**Text:**
Segment Open

Khmer Rouge’s chief jailer, guilty of war crimes, dies at 77
PHNOM PENH, Cambodia — The Khmer Rouge’s chief jailer, who admitted overseeing the torture and killings of as many as 16,000 Cambodians while running the regime’s most notorious prison, has died. Kaing Guek Eav, known as Duch, was 77 and had been serving a life prison term for war crimes and crimes against humanity.
He died at a hospital in Cambodia early Wednesday morning, said Neak Pheaktra, a spokesperson for the tribunal in Phnom Penh that handled the trials over the regime’s crimes.

Segment Closed

**Dataset records:**
Segment Open

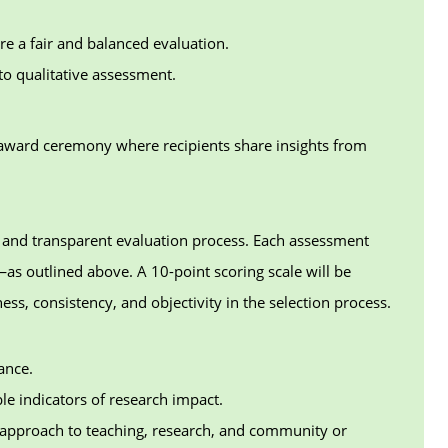
re a fair and balanced evaluation.
to qualitative assessment.
 award ceremony where recipients share insights from
ed and transparent evaluation process. Each assessment
—as outlined above. A 10-point scoring scale will be
ess, consistency, and objectivity in the selection process.
ance.
le indicators of research impact.
d approach to teaching, research, and community or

Segment Closed

**Task set:**
(1) Revise the article on the Khmer Rouge's chief jailer, giving the passage from "He died at a" to "the regime’s crimes." again with "hospital" replaced by "medical facility".
(2) List every personal name, including nicknames, that appears in the article on the Khmer Rouge's chief jailer.
(3) Proceed with the article on the Khmer Rouge's chief jailer, continuing after its final sentence.

**Answers for the exercise:**
(1)
He died at a medical facility in Cambodia early Wednesday morning, said Neak Pheaktra, a spokesperson for the tribunal in Phnom Penh that handled the trials over the regime’s crimes.

(2)
Kaing Guek Eav
Duch
Neak Pheaktra

(3)
Duch was admitted to Cambodian Soviet Friendship Hospital after developing difficulty breathing Monday at the Kandal provincial prison, said Chat Sineang, chief of the prison where Duch had been transferred from the tribunal’s prison facility in 2013. He added that the body would be examined for a cause of death before being handed to his family.
Duch, whose trial took place in 2009, was the first senior Khmer Rouge figure to face the U.N.-backed tribunal that had been assembled to deliver justice for the regime’s brutal rule in the late 1970s, which is blamed for the deaths of 1.7 million people — a quarter of Cambodia’s population at the time.